[Question] Best reasons for pessimism about impact of impact measures?

Habryka recently wrote (emphasis mine):

My inside views on AI Alignment make me think that work on impact measures is very unlikely to result in much concrete progress on what I perceive to be core AI Alignment problems, and I have talked to a variety of other researchers in the field who share that assessment. I think it’s important that this grant not be viewed as an endorsement of the concrete research direction that Alex is pursuing, but only as an endorsement of the higher-level process that he has been using while doing that research.

As such, I think it was a necessary component of this grant that I have talked to other people in AI Alignment whose judgment I trust, who do seem excited about Alex’s work on impact measures. I think I would not have recommended this grant, or at least this large of a grant amount, without their endorsement. I think in that case I would have been worried about a risk of diverting attention from what I think are more promising approaches to AI Alignment, and a potential dilution of the field by introducing a set of (to me) somewhat dubious philosophical assumptions.

I’m interested in learning about the intuitions, experience, and facts which inform this pessimism. As such, I’m not interested in making any arguments to the contrary in this post; any pushback I provide in the comments will be with clarification in mind.

There are two reasons you could believe that “work on impact measures is very unlikely to result in much concrete progress on… core AI Alignment problems”. First, you might think that the impact measurement problem is intractable, so work is unlikely to make progress. Second, you might think that even a full solution wouldn’t be very useful.

Over the course of 5 minutes by the clock, here are the reasons I generated for pessimism (which I either presently agree with or at least find it reasonable that an intelligent critic would raise the concern on the basis of currently-public reasoning):

  • Declarative knowledge of a solution to impact measurement probably wouldn’t help us do value alignment, figure out embedded agency, etc.

  • We want to figure out how to transition to a high-value stable future, and it just isn’t clear how impact measures help with that.

  • Competitive and social pressures incentivize people to cut corners on safety measures, especially those which add overhead.

    • Computational overhead.

    • Implementation time.

    • Training time, assuming they start with low aggressiveness and dial it up slowly.

  • Depending on how “clean” of an impact measure you think we can get, maybe it’s way harder to get low-impact agents to do useful things.

    • Maybe we can get a clean one, but only for powerful agents.

    • Maybe the impact measure misses impactful actions if you can’t predict at near human level.

  • In a world where we know how to build powerful AI but not how to align it (which is actually probably the scenario in which impact measures do the most work), we play a very unfavorable game while we use low-impact agents to somehow transition to a stable, good future: the first person to set the aggressiveness too high, or to discard the impact measure entirely, ends the game.

  • In a More realistic tales of doom-esque scenario, it isn’t clear how impact helps prevent “gradually drifting off the rails”.

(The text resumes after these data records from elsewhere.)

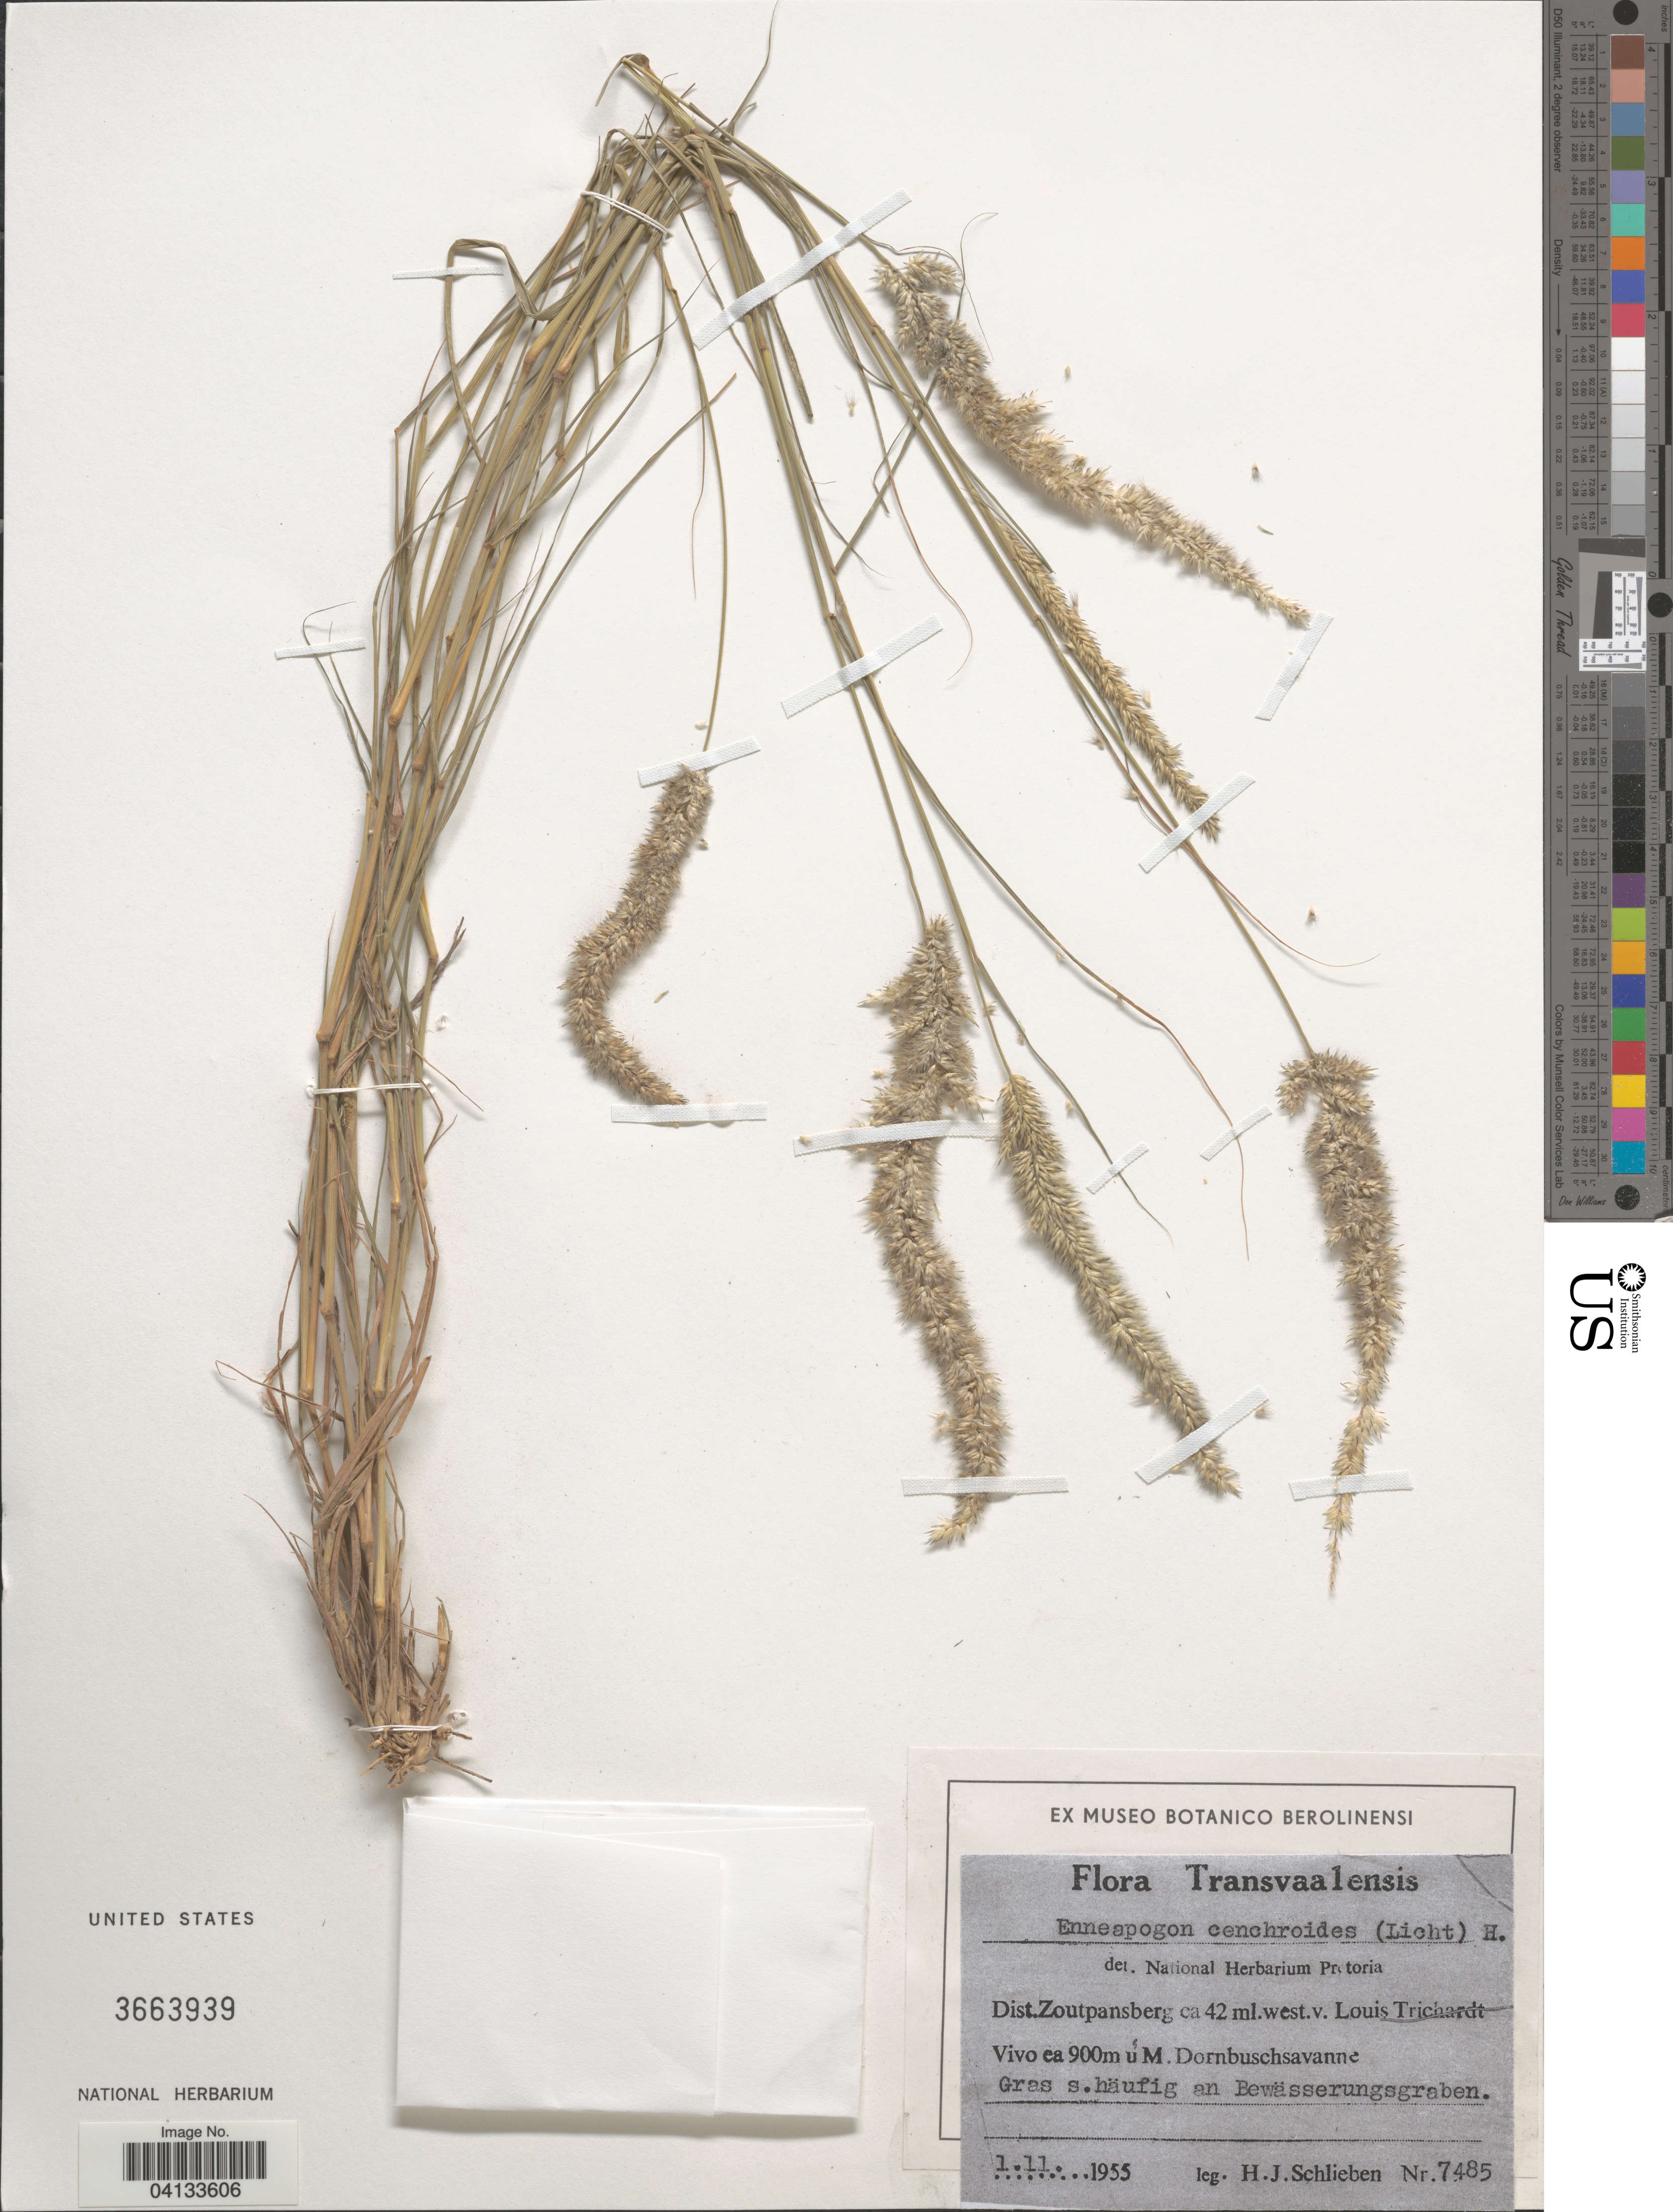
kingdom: Plantae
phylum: Tracheophyta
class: Liliopsida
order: Poales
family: Poaceae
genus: Enneapogon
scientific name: Enneapogon cenchroides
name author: (Licht. ex Roem. & Schult.) C.E. Hubb.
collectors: H. J. Schlieben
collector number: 7485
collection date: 1955-11-01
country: South Africa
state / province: Limpopo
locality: Transvaalensis. Dist. Zoutpansberg ca 42 ml. west. v. Louis Trichardt. Gras s. häufig an Bewässerungsgraben.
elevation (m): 900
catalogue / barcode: US 3663939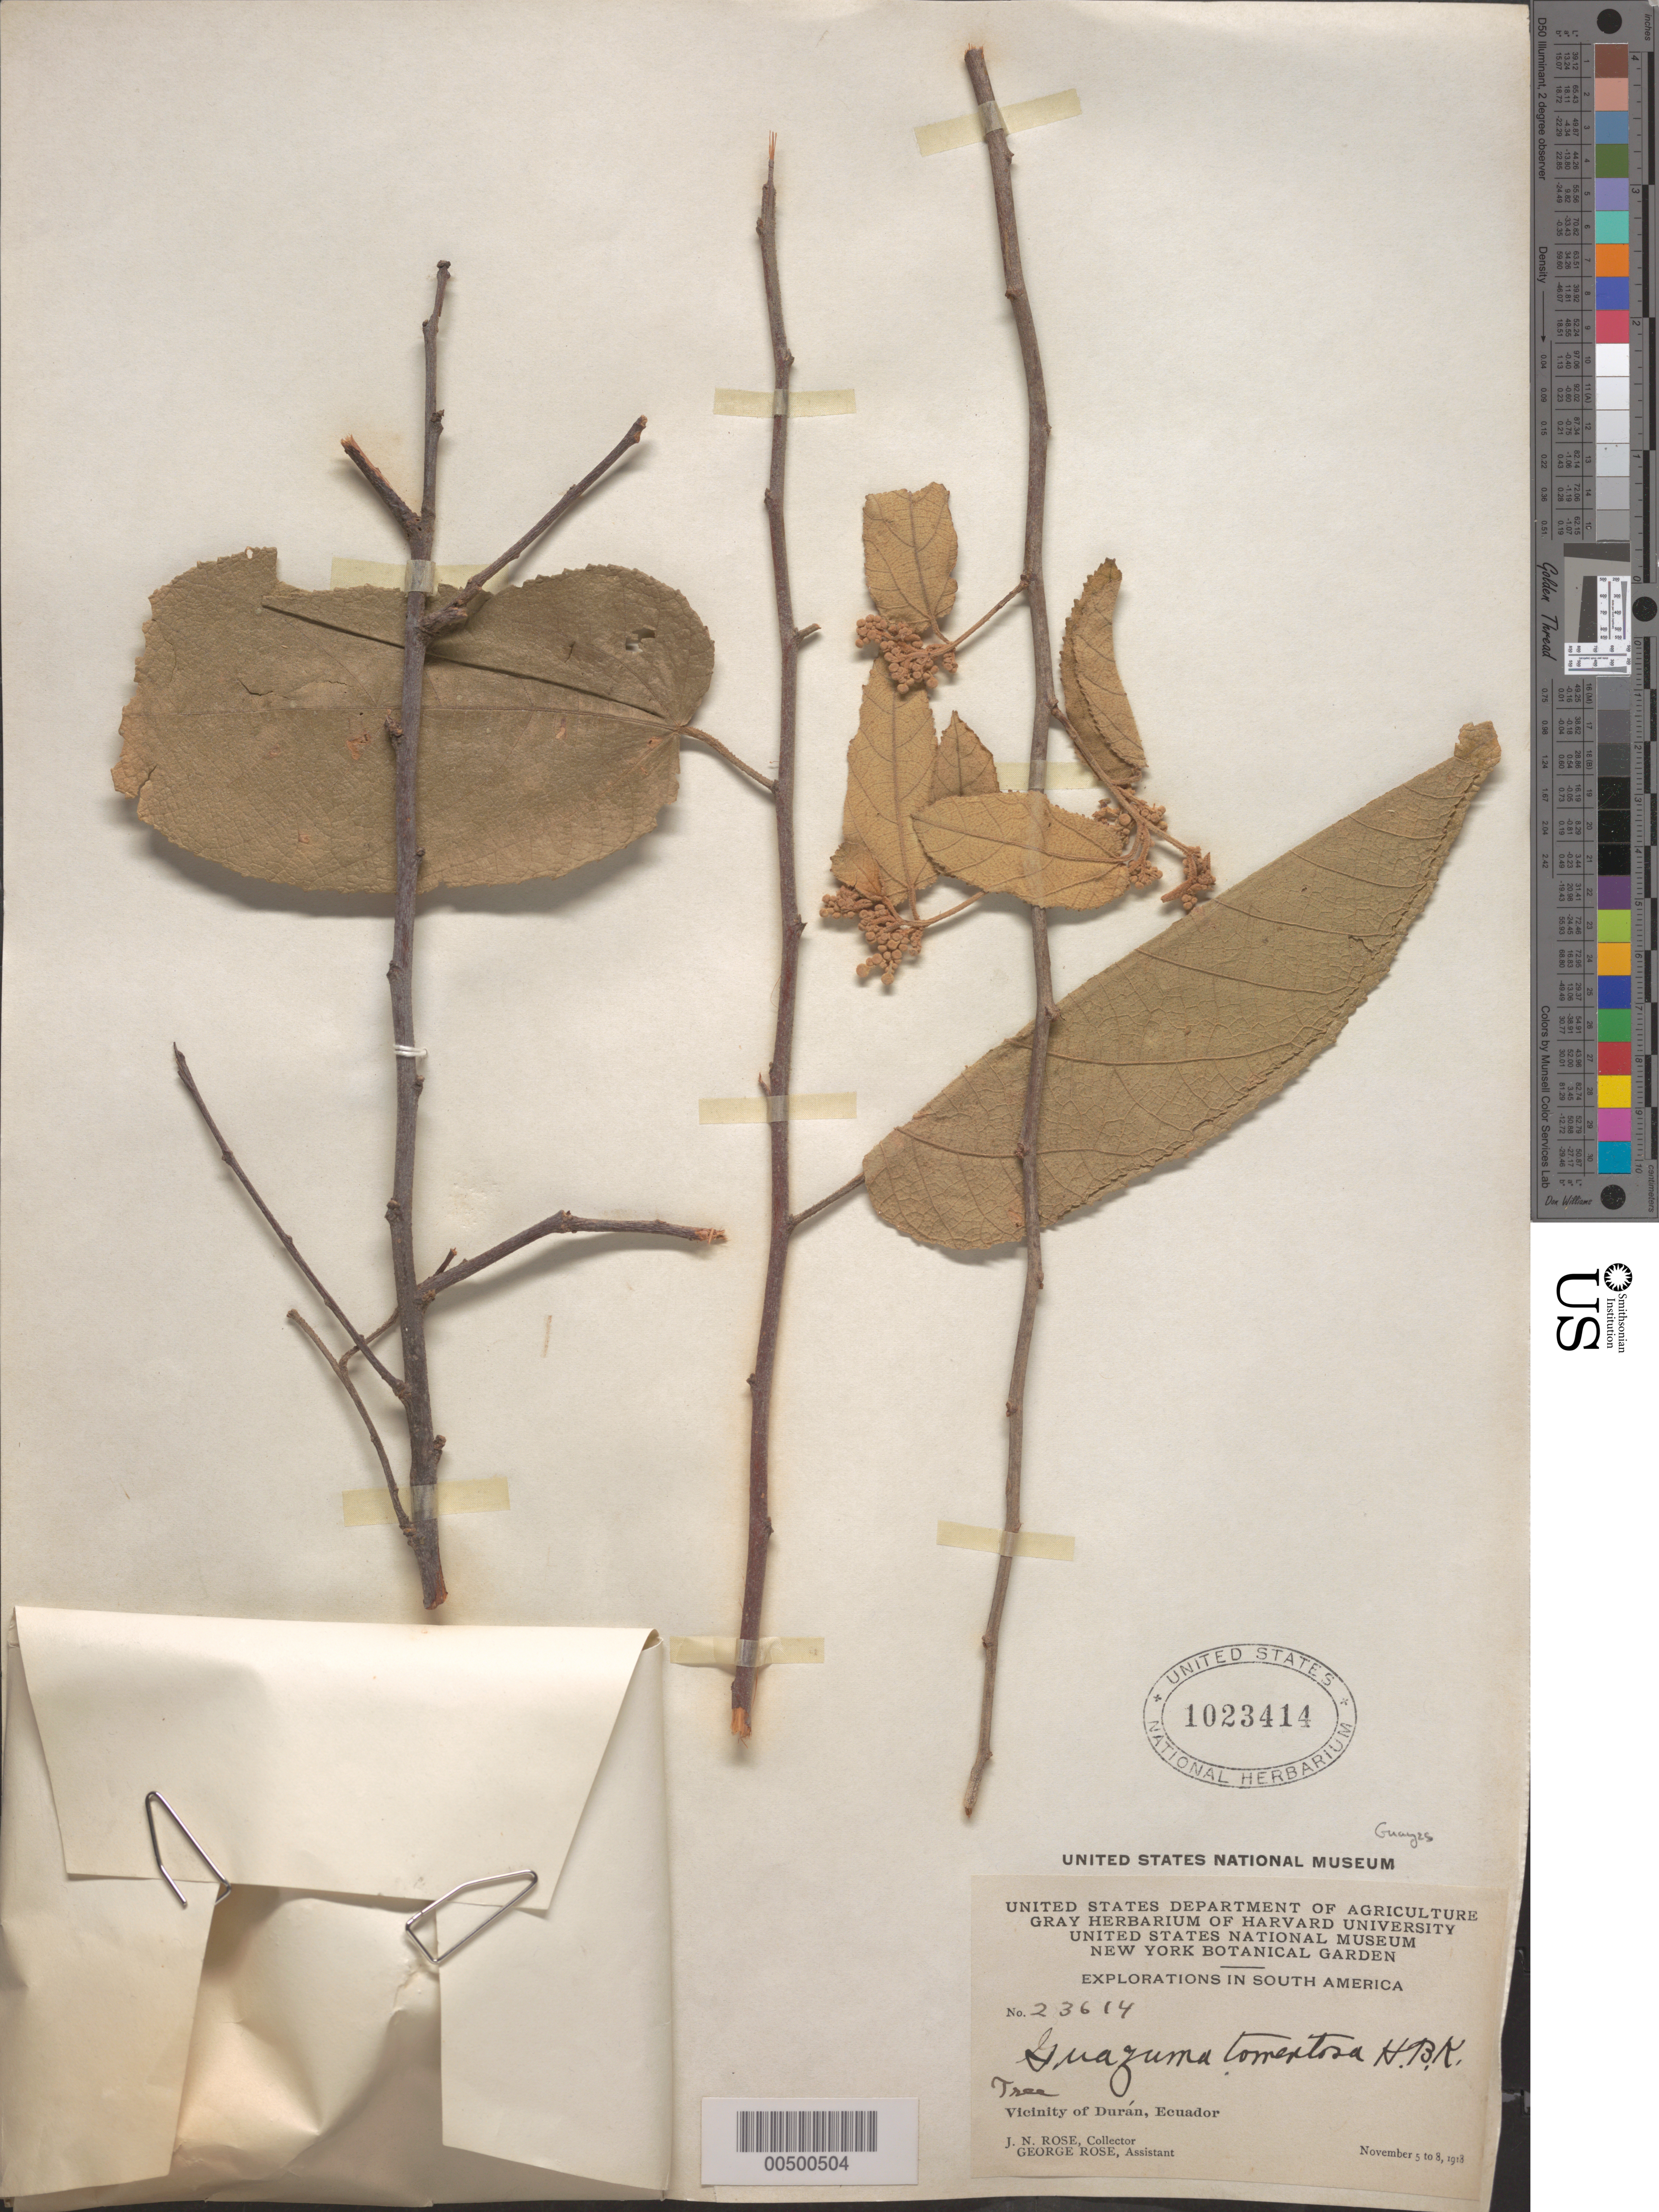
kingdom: Plantae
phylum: Tracheophyta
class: Magnoliopsida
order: Malvales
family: Malvaceae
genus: Guazuma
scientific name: Guazuma ulmifolia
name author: Lam.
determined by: Dorr, L. J., (BOT), Smithsonian Institution - National Museum of Natural History (UNITED STATES)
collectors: J. N. Rose & G. Rose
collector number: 23614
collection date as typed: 05 Nov 1918 to 08 Nov 1918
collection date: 1918-11-05/1918-11-08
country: Ecuador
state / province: Guayas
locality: Vicinity of Durán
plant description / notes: NY, US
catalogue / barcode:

Paul raised concerns along these lines:

We’d like to build AI systems that help us resolve the tricky situation that we’re in. That help design and enforce agreements to avoid technological risks, build better-aligned AI, negotiate with other actors, predict and manage the impacts of AI, improve our institutions and policy, etc.

I think the default “terrible” scenario is one where increasingly powerful AI makes the world change faster and faster, and makes our situation more and more complex, with humans having less and less of a handle on what is going on or how to steer it in a positive direction. Where we must rely on AI to get anywhere at all, and thereby give up the ability to choose where we are going.

That may ultimately culminate with a catastrophic bang, but if it does it’s not going to be because we wanted the AI to have a small impact and it had a large impact. It’s probably going to be because we have a very limited idea what is going on, but we don’t feel like we have the breathing room to step back and chill out (at least not for long) because we don’t believe that everyone else is going to give us time.

If I’m trying to build an AI to help us navigate an increasingly complex and rapidly-changing world, what does “low impact” mean? In what sense do the terrible situations involve higher objective impact than the intended behaviors?

(And realistically I doubt we’ll fail at alignment with a bang—it’s more likely that the world will just drift off the rails over the course of a few months or years. The intuition that we wouldn’t let things go off the rails gradually seems like the same kind of wishful thinking that predicts war or slow-rolling environmental disasters should never happen.)

It seems like “low objective impact” is what we need once we are in the unstable situation where we have the technology to build an AI that would quickly and radically transform the world, but we have all decided not to and so are primarily concerned about radically transforming the world by accident. I think that’s a coherent situation to think about and plan for, but we shouldn’t mistake it for the mainline. (I personally think it is quite unlikely, and it would definitely be unprecedented, though you could still think it’s the best hope if you were very pessimistic about what I consider “mainline” alignment.)